Provision | Current Law | New Law Under OBBBA | Effective Date |
---|---|---|---|
Gift and Estate Taxes | $13.99M lifetime exemption per taxpayer. Exemption was set to revert to $5M, indexed for inflation, on 1/1/2026. | Permanently increases lifetime exemption to $15M per taxpayer, indexed for inflation annually. | As of 2026 |
Individual Tax Rates | Seven tax brackets with rates ranging from 10%-37%. Top tax rate was set to increase to 39.6% on 1/1/2026. | Permanently extends the existing tax brackets and top 37% rate. | As of 2026 |
Qualified Small Business Stock (QSBS) | Gain exclusion is limited to the greater of $10M or 10 times basis, and stock must be held for longer than 5 years to qualify. Gross asset threshold for company to qualify as a “small business” is $50M. | Increases gain exclusion from $10M to $15M, and increases the gross asset threshold to qualify as a “small business” from $50M to $75M. In addition, the required holding period for gain exclusion is reduced from 5 to 3 years, with tiered benefits applying to those who sell within 5 years (50% exclusion benefit after 3-year holding period, 75% benefit after 4-year holding period, and 100% exclusion after 5 years). | QSBS issued/acquired after July 4, 2025 |
State and Local Taxes (SALT) Deduction | $10,000 cap on deduction | Temporarily increases cap to $40,000, with 1% adjustments from 2026-2029, before reverting to $10,000 cap in 2030. Cap begins phasing down when total income exceeds $500,000, with a floor of $10,000. | As of 2025 |
Itemized Deduction Limitation | No limitation | Limits the value of itemized deductions to 35 cents on the dollar for taxpayers in the top tax bracket (rather than their 37% tax rate). | As of 2026 |
Charitable Deductions | No limitation for taxpayers who itemize. Taxpayers who take standard deduction receive no charitable deduction. | Subjects taxpayers who itemize to a 0.5% floor on itemized deductions for charitable contributions (i.e., a taxpayer with $1M of income would not be able to deduct the first $5K of contributions).
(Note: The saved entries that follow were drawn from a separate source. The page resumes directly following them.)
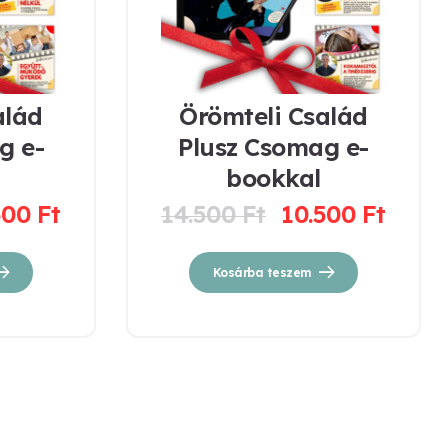
alád
Örömteli Család
g e-
Plusz Csomag e-
bookkal
500
Ft
14.500
Ft
10.500
Ft
Kosárba teszem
Taxpayers who take the standard deduction can claim a charitable deduction of up to $2,000 (married)/$1,000 (single) for cash contributions to public charities (doesn’t include donor-advised funds). | As of 2026 |
Auto Loan Interest | Not deductible | Temporarily makes up to $10,000 of auto loan interest deductible. Applies only to vehicles with final assembly in the U.S and excludes leased vehicles. Deduction begins phasing out when total income exceeds $200,000 (married)/$100,000 (single) |
2025-2028 Tax Years |
Senior Deduction | No prior tax provision | Temporarily provides a $6,000 deduction for seniors over age 65. Deduction begins phasing out when total income exceeds $150,000 (married)/$75,000 (single) |
2025-2028 Tax Years |
Tip Income | Subject to ordinary income tax rates | Temporarily makes up to $25,000 of tip income deductible. Deduction begins phasing out when total income exceeds $300,000 (married)/$150,000 (single) |
2025-2028 Tax Years |
Overtime Pay | Subject to ordinary income tax rates | Temporarily makes up to $25,000 (married)/$12,500 (single) of overtime deductible. Deduction begins phasing out when total income exceeds $300,000 (married)/$150,000 (single) |
2025-2028 Tax Years |
Trump Accounts | No prior tax provision | Allows new tax-favored accounts for those under 18. Accounts are structured like an IRA with funds available after the beneficiary turns 18. Annual contribution limits are $5,000, which includes up to $2,500 in employer contributions (both inflation adjusted). In addition, the federal government will provide a $1,000 contribution as part of a pilot program for beneficiaries born between 2025 and 2028. | As of 2026 |
Looking ahead, the focus will be on the rulemaking process, as the Department of Treasury creates regulations to implement the new laws. The William Blair Wealth Strategy team will continue to monitor and provide additional analysis on the implementation of the OBBBA.
Disclosure
This information has been prepared for informational purposes and is not intended to provide, nor should it be relied on for, accounting, legal tax, or investment advice. Please consult with your tax and/or legal advisor regarding your individual circumstances. The information presented here has been taken from sources we believe to be reliable; however, no representation is made as to the accuracy or completeness.